Culturally Appropriate DPP Intervention for Arab Americans

Article

Implementing a diabetes prevention program (DPP)-adapted, culturally-appropriate, group lifestyle intervention is feasible and effective in the Arab American population, said to Linda A. Jaber, PharmD, professor at the College of Pharmacy, Wayne State University, in a symposia presentation at the 2010 American Diabetes Association’s 70th Scientific Sessions titled “Adaptation of the DPP Lifestyle Intervention for the Arab-American Community in Detroit.”

There are 22 countries included in the Arab Nation, and the people who hail from those nations are disproportionately affected by diabetes. In fact, six of the 10 countries with the highest rates of diabetes are Arab countries. The prevalence also carries over in America, where Arab Americans are also disproportionately affected by the disease. This is demonstrated in Dearborn, MI, which has the second highest concentration of Arab Americans outside of the Middle East (after Paris); over a third of Dearborn’s population is Arab and 60% of their schools are composed of Arab children.

With Dearborn serving as a backdrop for an Arab American diabetes study, Jaber and colleagues set forth to assess the feasibility of a community-based, culturally-specific, DPP-adapted, group lifestyle intervention in the Arab population. They conducted focus groups that included self-identified Arab Americans over the age of 30 with a BMI over 27 and no prior history of diabetes. The focus groups, composed of 10-12 people each, underwent an orientation session in which participants were informed of lifestyle and educational intervention strategies. They were taught to identify and modify health beliefs that could put them at risk for diabetes, which in turn would help improve their knowledge of the disease and its risk factors. The lifestyle intervention, which was a modified version of a DPP intervention, provided them with the goals of achieving a 7% reduction in their initial weight, and a getting at least 150 minutes a week of moderate physical activity. The emphasis was on healthy lifestyle choices with simple dietary modifications and increased physical activity (an example of a simple dietary modification given by Jaber was the use of olive oil in cooking).
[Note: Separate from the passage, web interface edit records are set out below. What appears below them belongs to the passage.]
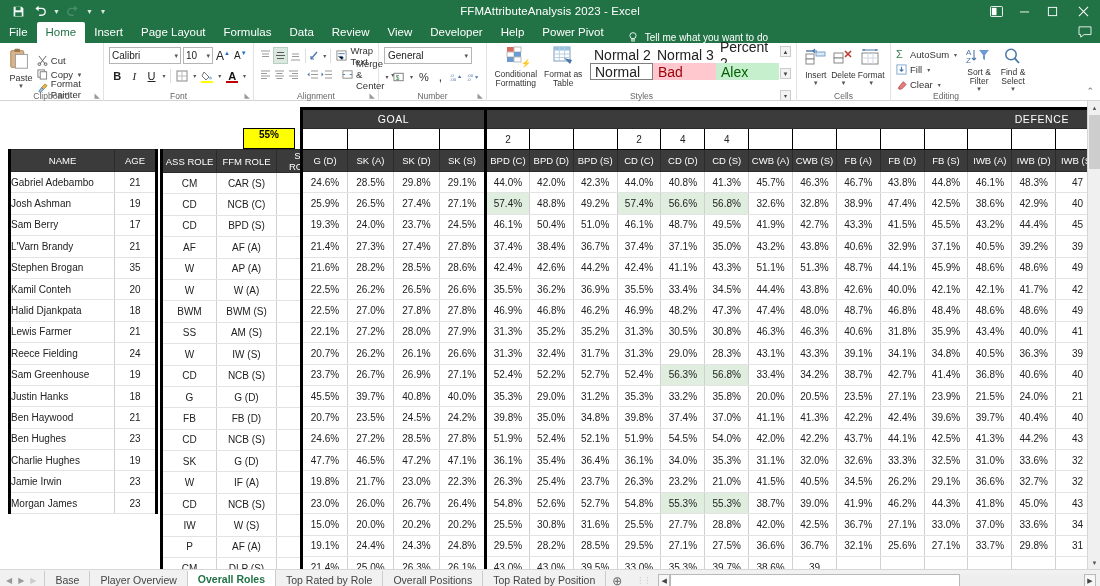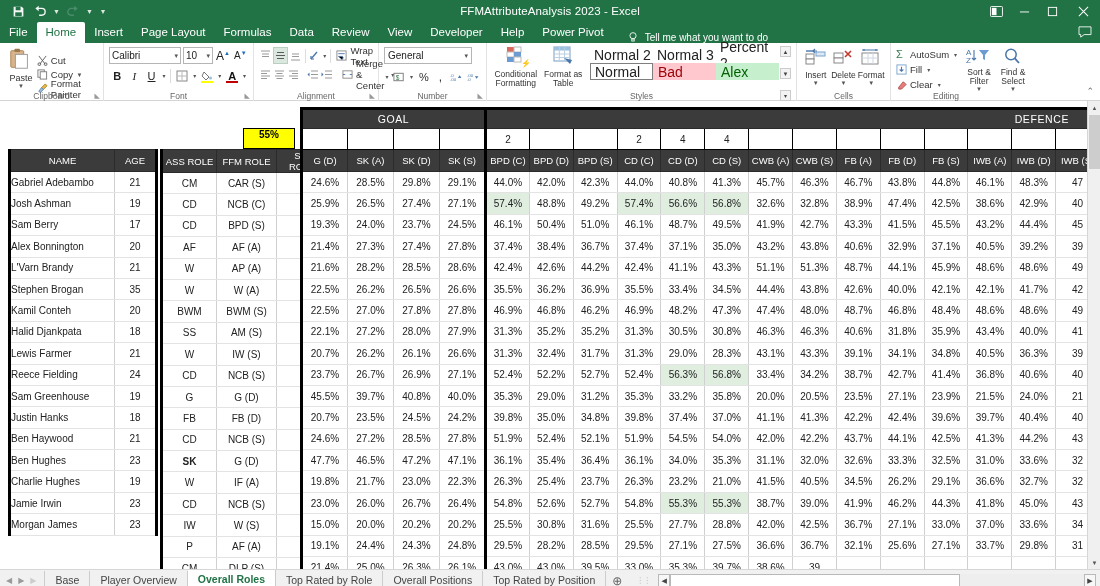--- a/index.html
+++ b/index.html
@@ -652,10 +652,6 @@
             <td class="dcell thickR" style="width: 42px;">17</td>
           </tr>
           <tr>
-            <td class="dcell namecell thickL" style="width: 105px;">Alex Bonnington</td>
-            <td class="dcell thickR" style="width: 42px;">20</td>
-          </tr>
-          <tr>
             <td class="dcell namecell thickL" style="width: 105px;">L'Varn Brandy</td>
             <td class="dcell thickR" style="width: 42px;">21</td>
           </tr>

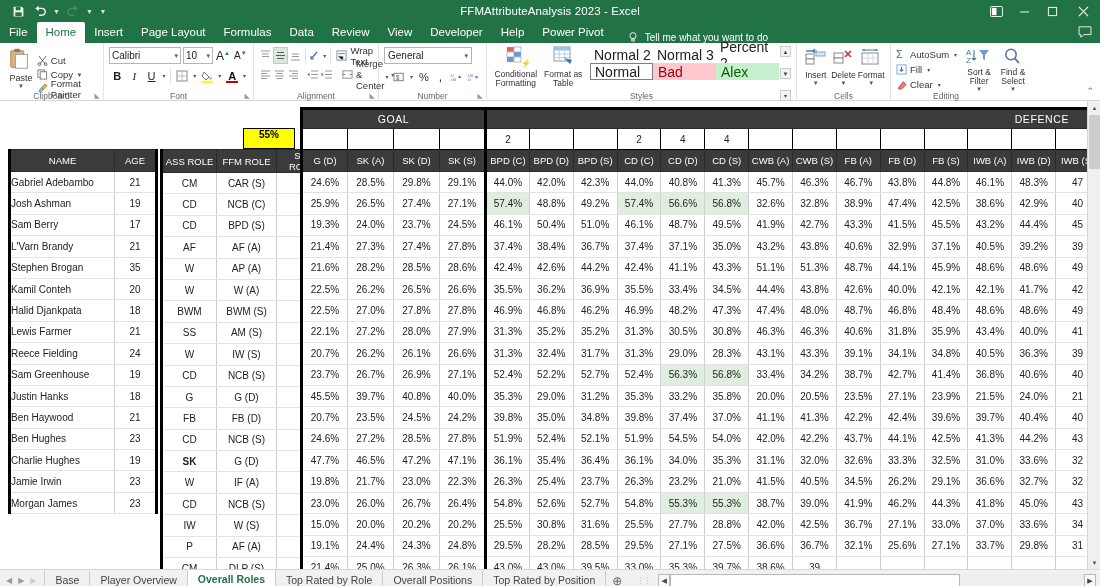--- a/index.html
+++ b/index.html
@@ -781,7 +781,7 @@
             <td class="dcell thickR" style="width: 58px;">1</td>
           </tr>
           <tr>
-            <td class="dcell thickL" style="width: 55px; font-weight: bold;">SK</td>
+            <td class="dcell thickL" style="width: 55px;">SK</td>
             <td class="dcell" style="width: 60px;">G (D)</td>
             <td class="dcell thickR" style="width: 58px;"></td>
           </tr>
There were several key features of the study that proved critical in helping the investigators achieve their goals. The study featured peer mentoring, with participants serving as coaches, and was community-based and family-centered, which is extremely important in Arab culture. It also used culturally-specific strategies and was delivered to a group instead of individuals. The study featured several learning formats—many of which were based on cultural themes—including healthy food demonstrations, food replicas to show portion control, ethnic recipe sharing, the promotion of brisk walking, and an emphasis on recording body weights, food types, and portion sizes, as well as the ability to identify high-fat foods. This curriculum was given to the groups in weekly sessions over a 12-week period, with follow-up at 24 weeks.

Of the 71 people included in the 24-week lifestyle intervention, 44% achieved at least a 7% reduction in their initial body weight, compared to 50% of the control group; the average person lost 5.2 kilos. Family support was also significantly associated with weight loss, as those who had a family member involved in the study as well lost more weight than those who did not. There was also a significant improvement in achieving the minimum of 150 minutes a week of moderate physical activity.

Dr. Jaber pointed out that the small sample size, self-selection criteria, and short-term outcomes evaluated were limitations of the study. Still, she maintained that this type of DPP-adapted, culturally appropriate, group lifestyle intervention can be effective and feasible in an Arab American population, and she would like to see it performed in a larger sample size.